One of the strongest positives for the project is its location immediately adjacent to Energy Fuels’ Bahia Heavy Mineral Sands Project, a transaction that attracted significant investment attention when ground in the district was acquired for approximately US$27.5 million. The presence of a major international rare earth and mineral sands developer in the same region provides strong geological validation and highlights the emerging importance of the Bahia coastal province for monazite-rich mineral sands.
Liberty’s entry into this district through Alcobaça strengthens the company’s exposure to commodities classified as critical by multiple jurisdictions including Australia, the United States and the European Union.

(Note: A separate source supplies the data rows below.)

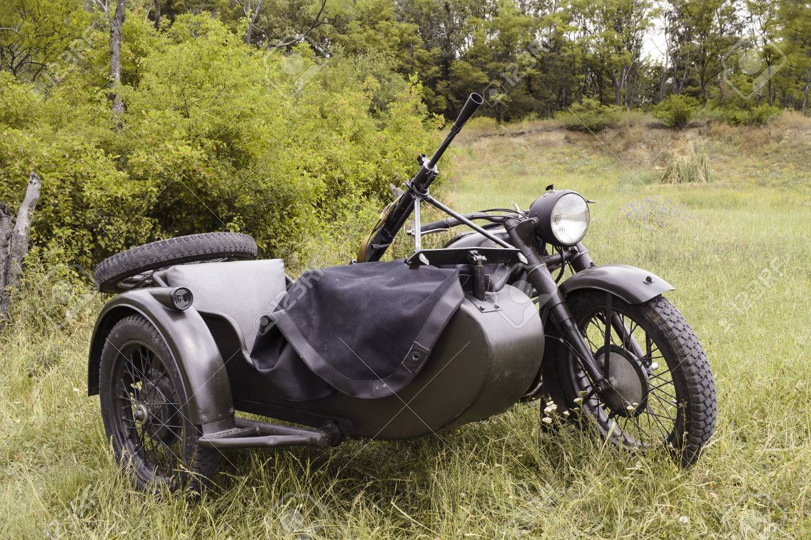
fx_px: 743
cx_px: 406
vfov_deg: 39.9
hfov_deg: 57.2
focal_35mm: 33
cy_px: 270
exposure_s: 1/50
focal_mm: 22
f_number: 9
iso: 200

The project forms part of Liberty Metals’ broader Brazilian portfolio alongside Paraíba and Rio Grande, creating a diversified pipeline of titanium and rare earth opportunities across multiple geological settings. This portfolio approach reduces exploration risk while providing multiple pathways for discovery and potential development.
The Alcobaça Project offers several compelling positives. It combines near-surface mineral sands potential, exposure to high-value titanium minerals, significant rare earth upside through monazite, adjacency to a major peer project and location within a favourable mining jurisdiction.
Conclusion
Paraíba combines high-purity rutile potential with emerging monazite rare earth mineralisation within a monazite-enriched granite system, supported by both primary hard rock sources and secondary regolith concentration in an established mineral sands region.
Positive Commodity Outlook
Titanium feedstocks (rutile/ilmenite): structurally supported by TiO₂ pigment demand (paints/coatings/plastics) plus titanium metal demand in aerospace/industrial applications. Rutile is the premium end of the feedstock spectrum when purity is high.
Zircon: leveraged to construction and ceramics (tiles/sanitaryware) and foundry/refractories; tends to reward consistent quality and stable supply.
Monazite rare earths (NdPr, plus potential heavy REE credits): the strategic demand driver is permanent magnets for EVs, wind turbines and defence/industrial motors. Projects that can demonstrate manageable handling of thorium-bearing streams and a realistic processing pathway tend to attract disproportionate attention.
Brazil Peers: Valuations
Peer activity in Brazil demonstrates the scale of opportunity. Companies such as Tronox operate large mineral sands businesses globally. Energy Fuels has invested in Brazilian mineral sands and monazite supply as part of its rare earth strategy.
Energy Fuels (NYSE:UUUU): market cap around A$7.5 billion to A$9.0 billion. is developing the Bahia Project in Brazil, a significant heavy mineral sand (HMS) operation targeting monazite, ilmenite, and rutile. The project focuses on producing rare earth element (REE) concentrates to ship to their White Mesa Mill in the U.S., with capacity for 3,000–10,000 tonnes per year.
Tronox (NYSE:TROX): market cap around A$1.7 billion to A$1.9 billion. Tronox operates an integrated titanium dioxide business in Brazil, featuring the Guajú mine in Mataraca (Paraíba) and a processing plant in Camaçari (Bahia).
These companies operate at much higher valuations because they hold defined resources or producing assets. Liberty remains at an early exploration stage with a much smaller market capitalisation, which provides leverage to exploration success.